From The Guardian:
People often wonder, rather unfairly, what exactly academics do with their time; what purpose they serve for culture and society. And now we know: they spend three decades making minor adjustments to Finnegans Wake. Well worth the time and effort, I'm sure you'll agree. No, I'm joking – sort of. Certainly, it's good that there are still people like Danis Rose and John O'Hanlon in our world, who devote themselves to something as knotty, exhausting and defiantly uncommercial as their new edition of that labyrinthine book. It's good that some people still do things for the love of art. On the other hand, in this case, the fact is that all their labours won't make a lick of difference because James Joyce's famously unreadable novel will unquestionably remain, well, unread. Finnegans Wake has attained mythic status, not because of inherent greatness or influence but because most people are unsure if it actually exists, since they've never met, or even heard about, anyone who's finished it. Rose and O'Hanlon say the new version is a “smoother” read – but this is clearly a fib, because Finnegans Wake is not, and never will be, comprehensible to anybody outside of, maybe, God.
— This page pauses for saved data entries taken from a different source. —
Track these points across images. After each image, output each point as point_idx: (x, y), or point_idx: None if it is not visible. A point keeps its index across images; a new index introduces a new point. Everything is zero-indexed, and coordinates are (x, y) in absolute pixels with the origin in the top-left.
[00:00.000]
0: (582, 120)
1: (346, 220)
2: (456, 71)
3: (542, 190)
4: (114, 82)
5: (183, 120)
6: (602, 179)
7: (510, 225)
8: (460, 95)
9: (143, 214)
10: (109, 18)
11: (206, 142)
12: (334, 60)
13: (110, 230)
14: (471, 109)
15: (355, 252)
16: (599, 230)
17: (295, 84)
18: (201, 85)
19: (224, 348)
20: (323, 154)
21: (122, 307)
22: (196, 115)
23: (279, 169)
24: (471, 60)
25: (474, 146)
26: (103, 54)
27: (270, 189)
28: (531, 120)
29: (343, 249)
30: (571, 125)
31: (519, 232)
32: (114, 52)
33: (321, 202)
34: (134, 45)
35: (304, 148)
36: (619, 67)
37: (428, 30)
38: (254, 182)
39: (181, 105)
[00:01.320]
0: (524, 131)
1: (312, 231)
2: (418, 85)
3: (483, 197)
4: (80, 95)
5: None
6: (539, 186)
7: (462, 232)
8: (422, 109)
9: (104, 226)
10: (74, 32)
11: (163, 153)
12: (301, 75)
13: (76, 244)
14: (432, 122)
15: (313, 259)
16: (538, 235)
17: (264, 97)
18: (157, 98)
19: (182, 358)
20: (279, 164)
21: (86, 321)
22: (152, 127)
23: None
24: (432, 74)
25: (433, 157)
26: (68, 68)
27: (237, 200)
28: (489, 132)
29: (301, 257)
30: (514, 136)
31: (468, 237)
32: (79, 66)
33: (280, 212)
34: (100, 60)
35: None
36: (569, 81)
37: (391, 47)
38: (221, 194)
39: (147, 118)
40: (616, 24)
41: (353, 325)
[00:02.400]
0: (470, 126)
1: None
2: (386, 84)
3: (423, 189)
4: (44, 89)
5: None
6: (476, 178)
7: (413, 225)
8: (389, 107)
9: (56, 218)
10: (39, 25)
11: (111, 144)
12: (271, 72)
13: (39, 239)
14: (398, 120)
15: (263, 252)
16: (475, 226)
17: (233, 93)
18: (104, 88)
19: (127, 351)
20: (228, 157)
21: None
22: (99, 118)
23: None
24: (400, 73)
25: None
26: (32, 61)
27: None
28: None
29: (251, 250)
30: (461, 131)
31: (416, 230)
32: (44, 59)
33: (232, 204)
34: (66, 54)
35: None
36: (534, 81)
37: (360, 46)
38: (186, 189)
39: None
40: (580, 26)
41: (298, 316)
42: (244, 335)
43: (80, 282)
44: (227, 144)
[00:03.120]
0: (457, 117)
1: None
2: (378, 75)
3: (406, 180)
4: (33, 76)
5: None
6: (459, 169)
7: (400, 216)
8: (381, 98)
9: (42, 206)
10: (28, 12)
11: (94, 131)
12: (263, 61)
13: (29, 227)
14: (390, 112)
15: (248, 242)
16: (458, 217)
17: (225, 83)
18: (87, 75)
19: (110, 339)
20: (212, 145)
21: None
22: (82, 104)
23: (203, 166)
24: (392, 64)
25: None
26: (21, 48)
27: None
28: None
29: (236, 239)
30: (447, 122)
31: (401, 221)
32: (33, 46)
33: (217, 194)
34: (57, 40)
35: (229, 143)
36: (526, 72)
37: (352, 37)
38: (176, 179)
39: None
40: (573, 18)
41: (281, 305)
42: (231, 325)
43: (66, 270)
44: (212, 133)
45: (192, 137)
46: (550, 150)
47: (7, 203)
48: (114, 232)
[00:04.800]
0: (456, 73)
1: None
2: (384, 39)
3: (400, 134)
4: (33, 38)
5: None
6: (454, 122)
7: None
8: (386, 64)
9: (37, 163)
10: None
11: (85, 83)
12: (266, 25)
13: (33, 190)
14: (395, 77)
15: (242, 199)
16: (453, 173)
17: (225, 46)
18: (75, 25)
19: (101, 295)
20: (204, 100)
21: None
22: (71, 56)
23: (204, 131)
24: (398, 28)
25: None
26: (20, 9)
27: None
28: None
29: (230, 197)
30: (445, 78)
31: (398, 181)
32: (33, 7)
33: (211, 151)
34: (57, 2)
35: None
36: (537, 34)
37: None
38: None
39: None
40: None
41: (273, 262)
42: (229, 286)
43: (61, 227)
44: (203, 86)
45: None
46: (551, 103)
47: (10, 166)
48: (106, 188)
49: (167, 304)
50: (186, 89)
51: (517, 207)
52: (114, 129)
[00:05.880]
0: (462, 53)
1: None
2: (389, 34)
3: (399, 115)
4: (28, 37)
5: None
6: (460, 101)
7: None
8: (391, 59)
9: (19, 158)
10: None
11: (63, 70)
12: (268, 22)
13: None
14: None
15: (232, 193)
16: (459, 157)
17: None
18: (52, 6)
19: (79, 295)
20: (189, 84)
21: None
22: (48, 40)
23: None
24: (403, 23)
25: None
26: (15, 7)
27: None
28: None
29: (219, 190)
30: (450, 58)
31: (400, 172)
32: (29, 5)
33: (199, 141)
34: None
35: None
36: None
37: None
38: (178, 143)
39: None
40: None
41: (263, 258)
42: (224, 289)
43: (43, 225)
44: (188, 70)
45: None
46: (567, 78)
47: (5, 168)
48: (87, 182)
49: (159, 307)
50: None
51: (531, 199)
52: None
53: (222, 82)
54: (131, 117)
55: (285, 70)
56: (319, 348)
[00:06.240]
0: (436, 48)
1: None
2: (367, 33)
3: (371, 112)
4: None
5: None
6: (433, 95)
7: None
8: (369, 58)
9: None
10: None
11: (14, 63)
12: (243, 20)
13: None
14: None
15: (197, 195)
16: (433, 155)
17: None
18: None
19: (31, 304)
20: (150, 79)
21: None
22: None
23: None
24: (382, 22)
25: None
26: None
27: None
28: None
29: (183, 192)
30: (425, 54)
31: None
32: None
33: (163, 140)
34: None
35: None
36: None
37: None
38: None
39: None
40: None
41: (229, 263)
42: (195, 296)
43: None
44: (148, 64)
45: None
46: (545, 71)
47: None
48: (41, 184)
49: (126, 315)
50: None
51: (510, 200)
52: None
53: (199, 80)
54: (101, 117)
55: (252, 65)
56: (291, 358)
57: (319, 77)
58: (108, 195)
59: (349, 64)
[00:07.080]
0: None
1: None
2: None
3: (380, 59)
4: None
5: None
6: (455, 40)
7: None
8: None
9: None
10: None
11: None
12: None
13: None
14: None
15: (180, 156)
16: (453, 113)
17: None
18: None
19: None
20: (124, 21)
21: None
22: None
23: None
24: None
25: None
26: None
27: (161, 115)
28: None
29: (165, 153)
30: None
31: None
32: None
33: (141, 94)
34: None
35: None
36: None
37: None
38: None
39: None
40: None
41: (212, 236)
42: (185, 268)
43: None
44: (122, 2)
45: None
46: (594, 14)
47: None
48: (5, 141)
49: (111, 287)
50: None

Maybe.
As I understand it, the book consists of one single word of approximately 550,000 letters. It's the work of linguistic gobbledegook that all other works of linguistic gobbledegook reverentially call “The Supreme Being”. Within days of publication, an entire Finnegans Wake-based industry had sprung up in academia, with eggheads under such pressures of production that they had to sub-contract much of the meta-textual and semiotic analysis work to factories in the Far East. For the rest of the literate world, however, it has remained an impenetrable morass of fevered gibberish, stylistic showing-off and made-up words that you can't even check in the dictionary.